2. Arterial Injury at the Vascular Access Site
Occasionally, the external iliac or femoral arteries are injured during insertion, and rarely during removal of the delivery sheath. This may cause significant bleeding into the retroperitoneal space, which is not visible in the surgical field. To confirm such injury, emergency arteriogram is necessary. Therefore, attention should be paid to changes in blood pressure before and immediately after the insertion or removal of the delivery sheath. If a significant decrease of BP is observed, the surgical team must be informed and blood samples sent to check hemoglobin and coagulation status. Previous reports suggest that this is a rare, but significant complication that impacts eventual outcomes .
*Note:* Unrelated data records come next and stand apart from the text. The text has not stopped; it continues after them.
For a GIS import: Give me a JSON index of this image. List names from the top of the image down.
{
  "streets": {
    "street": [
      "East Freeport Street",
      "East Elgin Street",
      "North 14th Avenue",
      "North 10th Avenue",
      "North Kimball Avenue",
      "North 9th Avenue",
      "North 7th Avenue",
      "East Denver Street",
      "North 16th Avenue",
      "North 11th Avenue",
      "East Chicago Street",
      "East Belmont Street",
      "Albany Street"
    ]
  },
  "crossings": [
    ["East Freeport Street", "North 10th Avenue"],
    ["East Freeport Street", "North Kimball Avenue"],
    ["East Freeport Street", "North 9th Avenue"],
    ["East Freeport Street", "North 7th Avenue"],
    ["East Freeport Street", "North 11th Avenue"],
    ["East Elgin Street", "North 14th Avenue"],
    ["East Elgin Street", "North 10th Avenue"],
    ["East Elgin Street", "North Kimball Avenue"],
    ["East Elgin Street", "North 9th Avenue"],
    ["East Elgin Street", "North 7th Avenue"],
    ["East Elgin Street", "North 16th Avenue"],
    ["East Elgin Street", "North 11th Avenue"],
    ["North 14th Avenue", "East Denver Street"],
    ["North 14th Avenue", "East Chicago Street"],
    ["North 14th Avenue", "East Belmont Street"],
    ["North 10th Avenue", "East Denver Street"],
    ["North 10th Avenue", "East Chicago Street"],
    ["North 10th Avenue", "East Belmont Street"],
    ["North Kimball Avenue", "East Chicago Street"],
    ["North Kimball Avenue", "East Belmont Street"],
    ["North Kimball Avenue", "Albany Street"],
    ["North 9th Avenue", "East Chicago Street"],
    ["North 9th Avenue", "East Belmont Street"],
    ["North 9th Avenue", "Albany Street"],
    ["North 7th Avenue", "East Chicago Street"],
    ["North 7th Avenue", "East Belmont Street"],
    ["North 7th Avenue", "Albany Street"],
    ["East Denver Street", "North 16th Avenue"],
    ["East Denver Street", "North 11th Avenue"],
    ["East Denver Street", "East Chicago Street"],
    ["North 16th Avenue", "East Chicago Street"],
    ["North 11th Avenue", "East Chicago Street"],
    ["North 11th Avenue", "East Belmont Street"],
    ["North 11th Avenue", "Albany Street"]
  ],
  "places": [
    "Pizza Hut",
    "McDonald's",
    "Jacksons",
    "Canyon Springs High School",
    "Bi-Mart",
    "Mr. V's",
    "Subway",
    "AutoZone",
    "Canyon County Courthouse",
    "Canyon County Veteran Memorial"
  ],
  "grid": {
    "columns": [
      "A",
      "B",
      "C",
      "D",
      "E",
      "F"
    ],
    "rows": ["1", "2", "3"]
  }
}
3. Early Lower Extremity Ischemia and Arterial Occlusion
Early lower extremity vascular occlusion is another potential complication following EVAR. It is often not recognized until the surgeons check the pulse in the lower extremities. Therefore, the patient should be kept sedated until the distal peripheral pulses are confirmed. If pulses are weak or absent, the surgeons may need to explore the femoral insertion site under general anesthesia.
In summary, rAAA carries significant morbidity and mortality in patients typically with multiple comorbidities. Advances in endovascular therapy allows for repair of the aneurysm in a minimally-invasive fashion. Anesthesiologists should be familiar with the hemodynamic management and blood product resuscitation strategy in these patients. In addition, decision should be made for MAC vs GA with the ability to convert in an expeditious but safe manner. The anesthesiologist should also be aware of the potential complications related to EVAR and be able to assist the surgeon with the management if they arise.